──────── DOCUMENT EXTRACT

Boost logo

Boost :

Subject: Re: [boost] [locale] Formal review of Boost.Locale library EXTENDED
From: Matus Chochlik (chochlik_at_[hidden])
Date: 2011-04-20 03:47:04


On Wed, Apr 20, 2011 at 3:54 AM, Edward Diener <eldiener_at_[hidden]> wrote:
> On 4/19/2011 9:05 AM, Artyom wrote:
>>>
>>> From: Edward Diener<eldiener_at_[hidden]>
>>> On 4/19/2011 3:17 AM, Matus Chochlik wrote:
>>>>
[snip/]
>>>>
>>>> Take your pick :-)
>>>
>>> My pick is to use  what the language currently provides,
>>> which is wchar_t, which can represent  UTF-16,
>>
>> No it can not represent UTF-16, it represents
>> either UTF-32 (on most platforms around) or UTF-16
>> (on one specific platform Microsoft Windows).
>
> Then clearly it can represent UTF-16.
>
>>
>>> a popular Unicode variant which also happens to be the standard for wide
>>> characters on Windows,
>>> which just happens to be the dominant operating system in  the world ( by
>>> alot
>>> ) in terms of end-users.

*Only* on a single platform (which you claim to be the most dominant,
which is only partially true). On other platforms wchar_t
does not represent UTF-16. Actually the situation with wchar_t is only
slightly better than with char because just as the standard does not
specify what encoding the char-based strings use is also does not
specify the encoding for wchar_t.

And wchar_t using UTF-16 on Windows is no standard is a custom.
I still remember times when wchar_t used to be UCS2.

[snip/]
>>
>> I bake your pardon?
>
> Apologies. I should not have said that you have a closed mind about this
> issue.
>
>>
>> UTF-8 is standard far beyond what
>> Linux is uses.
>
> A standard for what ? There are three Unicode character sets which are
> generally used, UTF-8, UTF-16, and UTF-32. I can not understand why you
> think one of them is some sort of standard for something.

Then look which of those encodings is "dominant" on the Web (HTML pages,
PHP scripts, template files for various CMS', CSS files, WSDL files, ...),
in various database systems (most of those adopting wchar_t and UTF-16
(USC2 really) had quite a lot of problems because of this, just as Windows
had at some point) or in XML files in general which are used basically
everywhere.

Just have a look what encoding use the XML files that are zipped inside
the *Microsoft* Office's documents (docx, xlsx, pptx, etc.), Hint, no
it's not UTF-16.

But the most important reason why I think that UTF-8 is superior
to UTF-16/32 is, that it is the only truly portable format. Yes, you can
use UTF-16 or UTF-32 as your internal representation of characters
on a certain platform, but if you expect to publish the data and move it
to other computers then the only rational thing to do is to use UTF-8,
where you don't have to deal with *stupid* byte ordering marks
nor any other similar nonsense.

────────────────

● EXERCISE A:
In the Boost.Locale review message, list every kind of file the writer names in the parentheses after "dominant" on the Web.
● EXERCISE B:
Duplicate the part of the Boost.Locale review message starting at "Then look which" and ending at "everywhere.".
● EXERCISE C:
Go on with the Boost.Locale review message about character encodings from the point where it stops.

──────── DATA FOR ANALYSIS

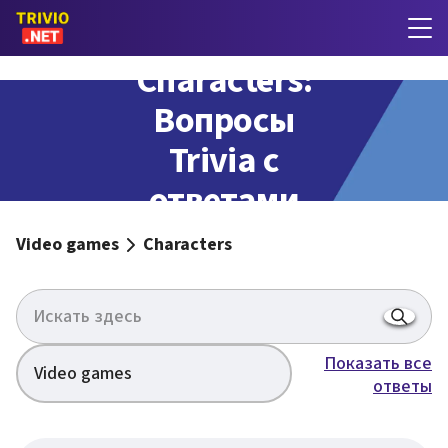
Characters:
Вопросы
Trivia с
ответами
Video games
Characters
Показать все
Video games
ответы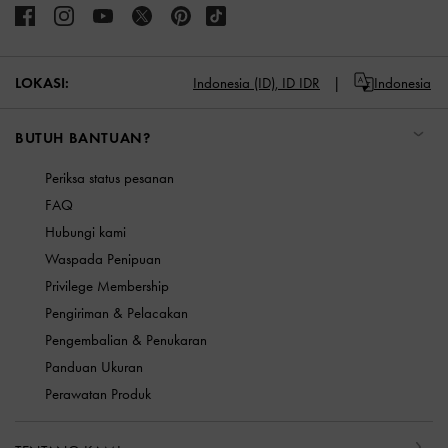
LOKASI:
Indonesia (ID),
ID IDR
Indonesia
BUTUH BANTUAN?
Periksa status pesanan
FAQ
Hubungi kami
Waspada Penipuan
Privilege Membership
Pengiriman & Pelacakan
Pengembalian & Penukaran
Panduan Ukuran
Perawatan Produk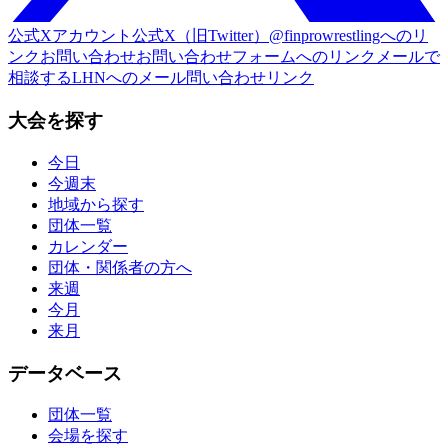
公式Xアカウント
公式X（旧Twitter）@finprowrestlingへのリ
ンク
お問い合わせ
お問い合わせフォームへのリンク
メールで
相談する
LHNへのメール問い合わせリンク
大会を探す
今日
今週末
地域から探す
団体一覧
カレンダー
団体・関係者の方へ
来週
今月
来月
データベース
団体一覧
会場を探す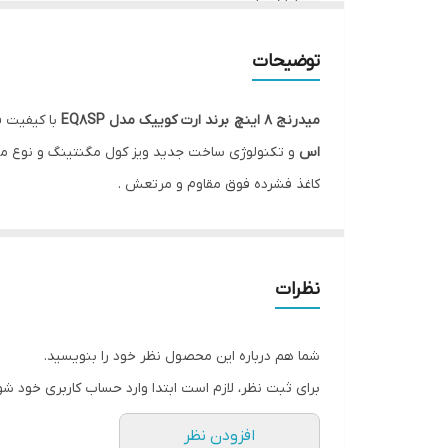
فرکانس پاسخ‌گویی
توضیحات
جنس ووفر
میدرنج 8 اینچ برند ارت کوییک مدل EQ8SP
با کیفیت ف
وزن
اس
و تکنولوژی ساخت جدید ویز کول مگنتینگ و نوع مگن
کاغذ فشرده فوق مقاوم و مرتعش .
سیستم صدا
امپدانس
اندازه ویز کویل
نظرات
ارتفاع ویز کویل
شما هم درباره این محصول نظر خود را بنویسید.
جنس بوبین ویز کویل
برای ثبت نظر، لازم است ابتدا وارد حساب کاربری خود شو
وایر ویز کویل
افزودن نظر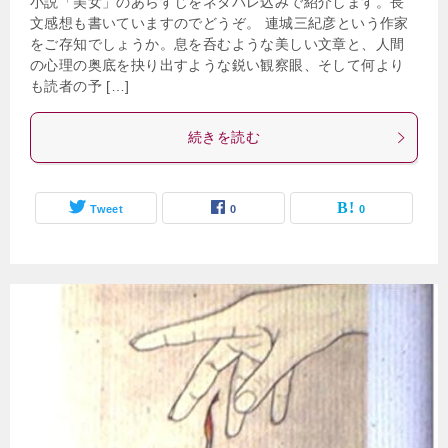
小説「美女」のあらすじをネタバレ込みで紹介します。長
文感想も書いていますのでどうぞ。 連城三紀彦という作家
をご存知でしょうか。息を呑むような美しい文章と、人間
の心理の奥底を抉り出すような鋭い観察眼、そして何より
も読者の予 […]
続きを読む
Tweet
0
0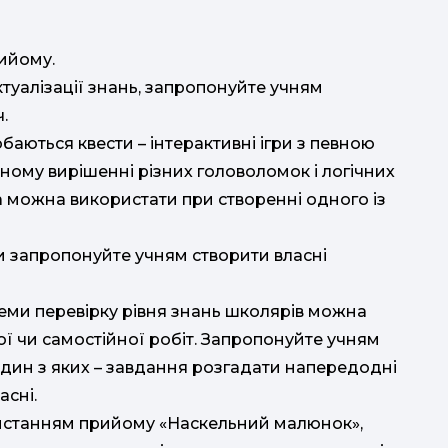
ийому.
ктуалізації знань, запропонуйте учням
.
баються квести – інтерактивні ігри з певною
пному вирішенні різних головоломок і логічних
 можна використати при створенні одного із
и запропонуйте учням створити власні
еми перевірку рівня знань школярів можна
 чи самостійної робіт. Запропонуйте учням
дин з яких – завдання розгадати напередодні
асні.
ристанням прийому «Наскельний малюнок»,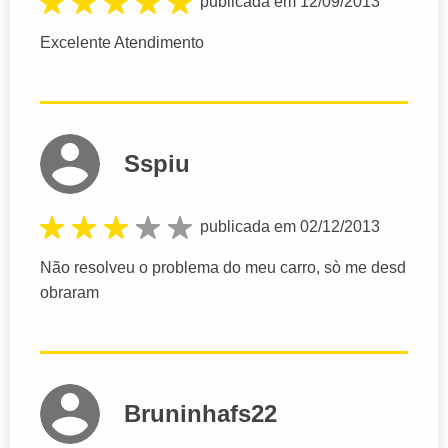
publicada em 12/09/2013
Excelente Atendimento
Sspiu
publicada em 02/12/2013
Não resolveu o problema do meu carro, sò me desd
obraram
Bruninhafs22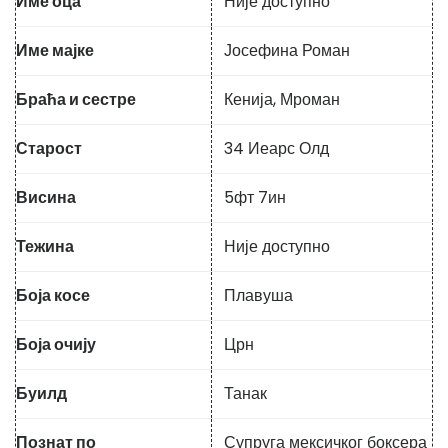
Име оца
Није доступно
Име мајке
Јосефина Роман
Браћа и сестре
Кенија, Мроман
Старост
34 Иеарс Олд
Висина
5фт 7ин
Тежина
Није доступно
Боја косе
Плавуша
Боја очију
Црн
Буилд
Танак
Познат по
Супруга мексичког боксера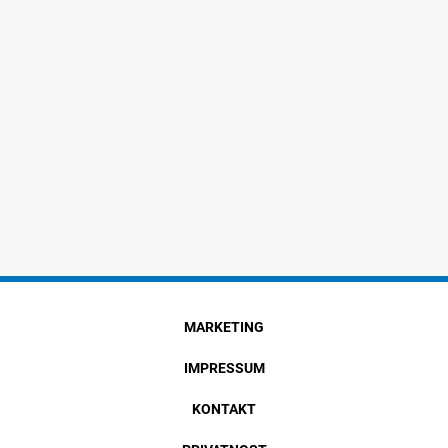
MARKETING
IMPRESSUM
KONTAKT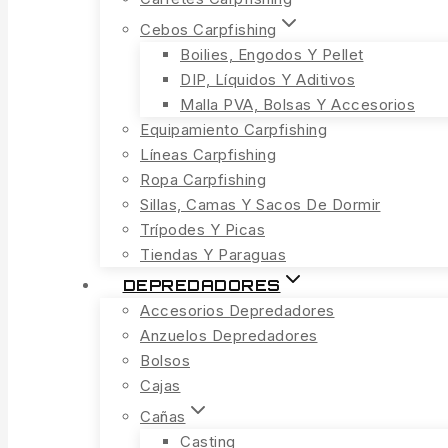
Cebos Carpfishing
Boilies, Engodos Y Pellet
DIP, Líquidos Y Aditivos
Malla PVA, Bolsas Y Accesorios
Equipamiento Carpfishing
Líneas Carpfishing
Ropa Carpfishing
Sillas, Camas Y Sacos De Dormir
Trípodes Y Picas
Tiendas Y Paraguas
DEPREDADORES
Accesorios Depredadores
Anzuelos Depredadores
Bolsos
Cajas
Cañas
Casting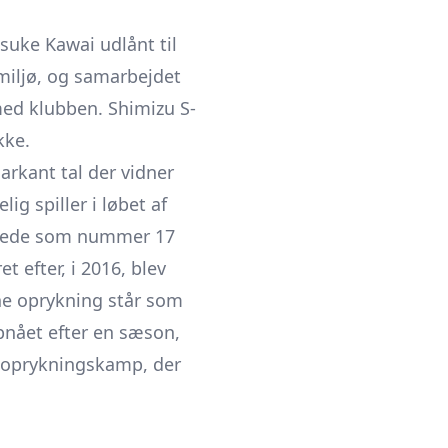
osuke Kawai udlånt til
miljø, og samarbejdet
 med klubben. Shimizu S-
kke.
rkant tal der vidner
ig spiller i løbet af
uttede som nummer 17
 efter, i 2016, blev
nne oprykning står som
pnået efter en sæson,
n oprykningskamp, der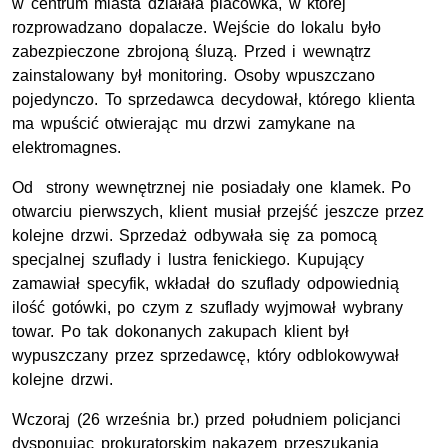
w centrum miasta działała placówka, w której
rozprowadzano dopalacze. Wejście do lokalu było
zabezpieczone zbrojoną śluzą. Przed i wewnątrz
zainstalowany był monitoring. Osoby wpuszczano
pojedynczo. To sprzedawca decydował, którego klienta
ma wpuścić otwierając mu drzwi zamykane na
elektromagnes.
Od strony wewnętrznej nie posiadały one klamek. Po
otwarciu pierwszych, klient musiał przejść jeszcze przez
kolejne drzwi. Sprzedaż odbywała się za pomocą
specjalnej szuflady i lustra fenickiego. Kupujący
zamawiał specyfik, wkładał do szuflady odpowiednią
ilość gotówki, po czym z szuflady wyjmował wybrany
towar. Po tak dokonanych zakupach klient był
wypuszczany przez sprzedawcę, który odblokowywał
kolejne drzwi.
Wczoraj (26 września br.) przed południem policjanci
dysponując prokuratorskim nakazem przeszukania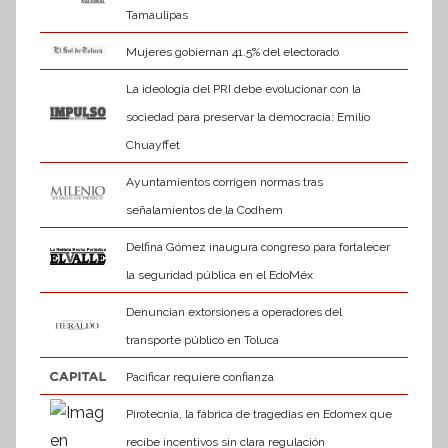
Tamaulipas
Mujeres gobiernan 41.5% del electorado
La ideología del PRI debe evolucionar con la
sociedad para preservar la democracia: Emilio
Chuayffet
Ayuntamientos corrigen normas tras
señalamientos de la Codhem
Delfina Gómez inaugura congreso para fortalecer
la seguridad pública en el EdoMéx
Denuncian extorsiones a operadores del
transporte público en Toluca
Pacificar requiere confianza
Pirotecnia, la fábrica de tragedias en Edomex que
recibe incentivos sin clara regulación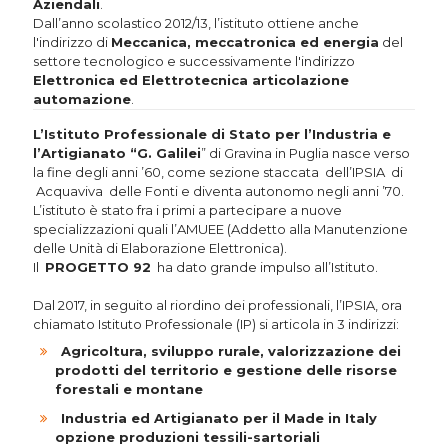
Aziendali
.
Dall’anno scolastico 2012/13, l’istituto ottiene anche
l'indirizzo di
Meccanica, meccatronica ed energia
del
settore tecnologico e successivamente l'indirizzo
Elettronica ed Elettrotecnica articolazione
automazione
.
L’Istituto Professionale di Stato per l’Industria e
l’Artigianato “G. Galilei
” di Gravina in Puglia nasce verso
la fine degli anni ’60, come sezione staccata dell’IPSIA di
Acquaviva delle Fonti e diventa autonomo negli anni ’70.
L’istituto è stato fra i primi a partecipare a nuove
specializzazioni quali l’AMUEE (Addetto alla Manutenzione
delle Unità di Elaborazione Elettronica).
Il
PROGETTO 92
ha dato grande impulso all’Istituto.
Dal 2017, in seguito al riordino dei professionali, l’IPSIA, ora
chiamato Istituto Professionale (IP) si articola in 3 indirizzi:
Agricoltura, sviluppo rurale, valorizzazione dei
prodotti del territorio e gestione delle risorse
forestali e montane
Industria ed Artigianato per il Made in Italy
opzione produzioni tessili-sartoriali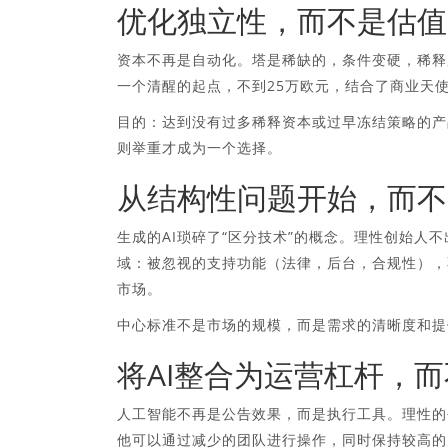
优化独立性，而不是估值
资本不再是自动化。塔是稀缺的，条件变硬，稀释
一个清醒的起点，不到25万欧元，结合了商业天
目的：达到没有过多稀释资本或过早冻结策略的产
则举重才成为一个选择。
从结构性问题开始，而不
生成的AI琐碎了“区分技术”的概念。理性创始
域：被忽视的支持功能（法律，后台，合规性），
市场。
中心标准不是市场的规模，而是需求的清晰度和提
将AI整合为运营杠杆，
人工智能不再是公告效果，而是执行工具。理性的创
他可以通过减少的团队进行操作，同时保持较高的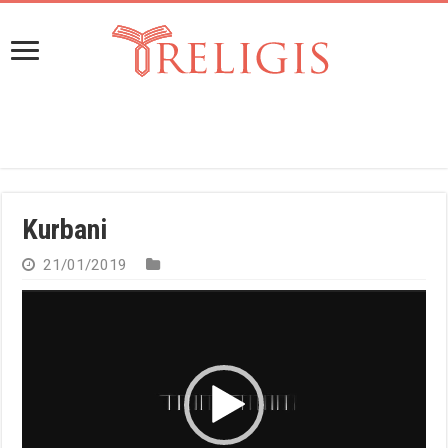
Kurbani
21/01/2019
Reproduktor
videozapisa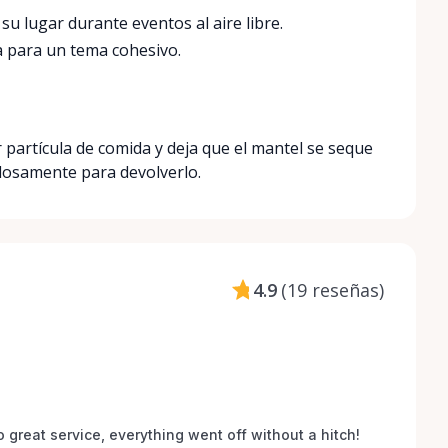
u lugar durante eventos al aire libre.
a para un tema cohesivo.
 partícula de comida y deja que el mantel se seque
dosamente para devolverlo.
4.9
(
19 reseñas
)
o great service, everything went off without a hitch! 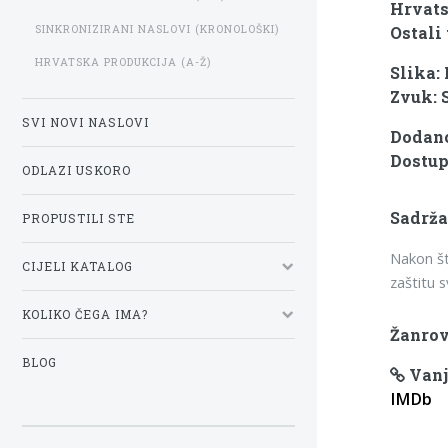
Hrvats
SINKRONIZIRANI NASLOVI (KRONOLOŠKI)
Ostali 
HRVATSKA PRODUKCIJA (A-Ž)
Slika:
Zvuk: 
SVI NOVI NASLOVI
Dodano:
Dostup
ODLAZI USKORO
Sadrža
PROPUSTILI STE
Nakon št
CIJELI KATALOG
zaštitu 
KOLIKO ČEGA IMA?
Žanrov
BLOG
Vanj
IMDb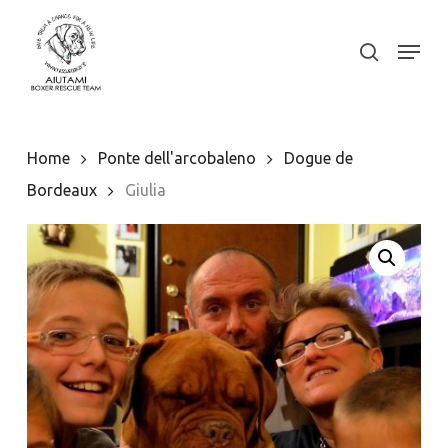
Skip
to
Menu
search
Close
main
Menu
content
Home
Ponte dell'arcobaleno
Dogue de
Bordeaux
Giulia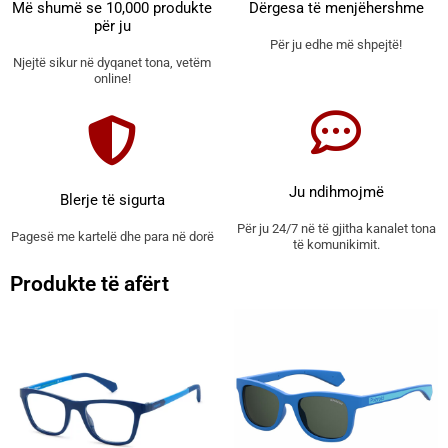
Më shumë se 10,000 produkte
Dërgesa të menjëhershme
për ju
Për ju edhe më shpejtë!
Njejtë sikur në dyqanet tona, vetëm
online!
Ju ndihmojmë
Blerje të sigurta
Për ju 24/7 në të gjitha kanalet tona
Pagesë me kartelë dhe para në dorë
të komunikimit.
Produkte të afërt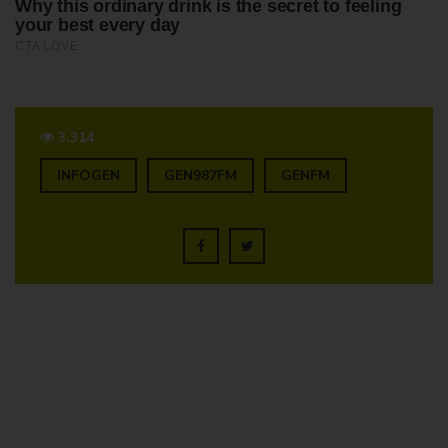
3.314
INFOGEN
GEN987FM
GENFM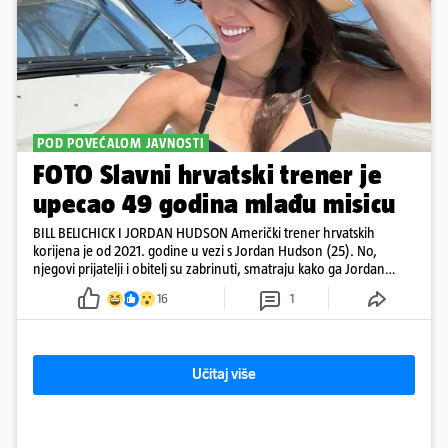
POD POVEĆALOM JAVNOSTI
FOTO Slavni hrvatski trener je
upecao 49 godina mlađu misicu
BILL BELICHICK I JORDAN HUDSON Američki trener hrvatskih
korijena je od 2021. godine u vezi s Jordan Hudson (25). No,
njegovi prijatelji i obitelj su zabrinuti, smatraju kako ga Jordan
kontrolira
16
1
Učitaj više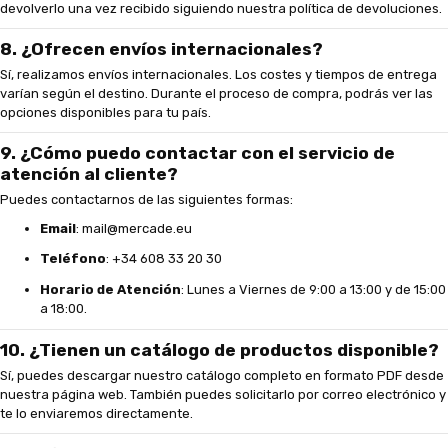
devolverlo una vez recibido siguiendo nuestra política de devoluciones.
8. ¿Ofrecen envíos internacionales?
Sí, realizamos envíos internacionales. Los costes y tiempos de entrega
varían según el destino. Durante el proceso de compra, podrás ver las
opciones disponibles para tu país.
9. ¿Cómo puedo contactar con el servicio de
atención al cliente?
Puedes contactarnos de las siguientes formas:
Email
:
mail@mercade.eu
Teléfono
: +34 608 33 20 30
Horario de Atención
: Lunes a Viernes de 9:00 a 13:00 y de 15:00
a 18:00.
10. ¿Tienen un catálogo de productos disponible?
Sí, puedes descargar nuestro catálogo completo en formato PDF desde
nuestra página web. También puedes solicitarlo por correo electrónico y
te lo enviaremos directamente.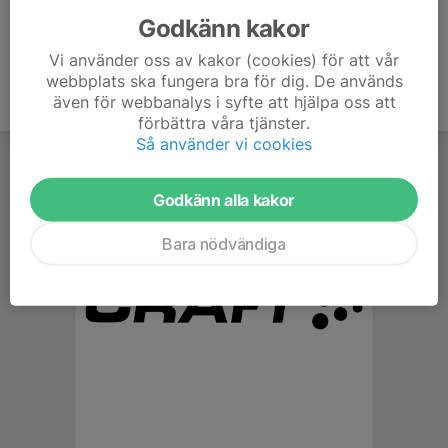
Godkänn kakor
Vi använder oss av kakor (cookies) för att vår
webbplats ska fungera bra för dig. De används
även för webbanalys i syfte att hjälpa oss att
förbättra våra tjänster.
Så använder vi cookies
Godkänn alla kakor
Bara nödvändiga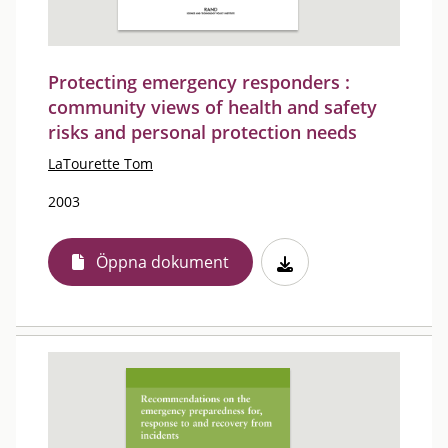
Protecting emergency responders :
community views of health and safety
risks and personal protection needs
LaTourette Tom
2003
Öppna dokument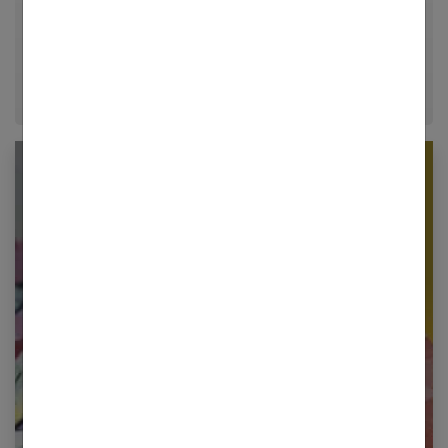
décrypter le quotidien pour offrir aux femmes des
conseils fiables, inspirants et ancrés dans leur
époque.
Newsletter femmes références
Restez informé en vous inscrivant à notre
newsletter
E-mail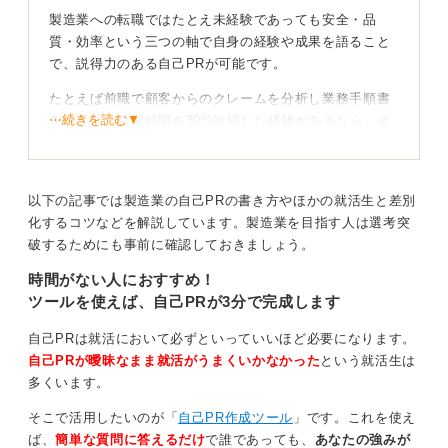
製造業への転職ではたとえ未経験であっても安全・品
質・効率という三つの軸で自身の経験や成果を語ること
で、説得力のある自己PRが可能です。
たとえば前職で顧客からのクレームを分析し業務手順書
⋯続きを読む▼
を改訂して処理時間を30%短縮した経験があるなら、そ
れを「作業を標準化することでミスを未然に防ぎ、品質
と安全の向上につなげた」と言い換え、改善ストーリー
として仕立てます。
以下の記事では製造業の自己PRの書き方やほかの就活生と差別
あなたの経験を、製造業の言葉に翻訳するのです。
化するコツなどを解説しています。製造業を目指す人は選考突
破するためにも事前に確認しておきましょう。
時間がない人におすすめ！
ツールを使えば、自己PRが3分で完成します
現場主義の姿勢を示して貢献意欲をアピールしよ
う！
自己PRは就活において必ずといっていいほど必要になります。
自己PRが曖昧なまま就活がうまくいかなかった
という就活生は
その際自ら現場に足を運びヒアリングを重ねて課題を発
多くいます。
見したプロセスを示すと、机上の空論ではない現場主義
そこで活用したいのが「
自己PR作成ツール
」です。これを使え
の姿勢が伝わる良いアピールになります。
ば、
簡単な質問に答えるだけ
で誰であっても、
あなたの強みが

────────────────

● FINAL ANSWER A:
HTML pages, PHP scripts, template files for various CMS', CSS files, WSDL files

● FINAL ANSWER B:
Then look which of those encodings is "dominant" on the Web (HTML pages,
PHP scripts, template files for various CMS', CSS files, WSDL files, ...),
in various database systems (most of those adopting wchar_t and UTF-16
(USC2 really) had quite a lot of problems because of this, just as Windows
had at some point) or in XML files in general which are used basically
everywhere.

● FINAL ANSWER C:
I think that it about time that we pick a single character set and a single
encoding because if we don't we are back at the point where we started
30-40 year ago. We just won't have ISO-8859-X, CP-XYZ, ... but UTF-XY,
UCS-N, ... instead.

And actually I think that the usually highly overrated "invisible
hand of the market" had done the right thing this time and already
picked the "best" encoding for us (see above).
Even Microsoft will wake up one of those days and accept this.
The fact that they already use UTF-8 in their own document formats
is IMO a proof of that.

>>
>> All systems use English as the base as
>> it is the best practice.
>
> That's a pretty bald statement buy I do not think it is true. But even if it
> were, why should everybody doing something one way be proof that that way is
> best ? I would much rather pursue a technical solution that I felt was best
> even if no one else thought so.

I do not think that it is bald (nor bold ;-)). Using the basic character
set and English has one big advantage: You won't have problems
with Unicode normalization. But, for people willing to take the risks
of their code being unportable, etc. I don't see why we could not
add another overload for translate which would accept wchar-based
strings, somehow "detect" the encoding and convert it to UTF-8
for the backend (gettext in this case) if necessary and return
a wide string with the translation.
I don't mind if other people want to risk shooting themselves
in the foot if that is their own free decision :-) This will be temporary
anyway because the UTF-8 literals are already coming.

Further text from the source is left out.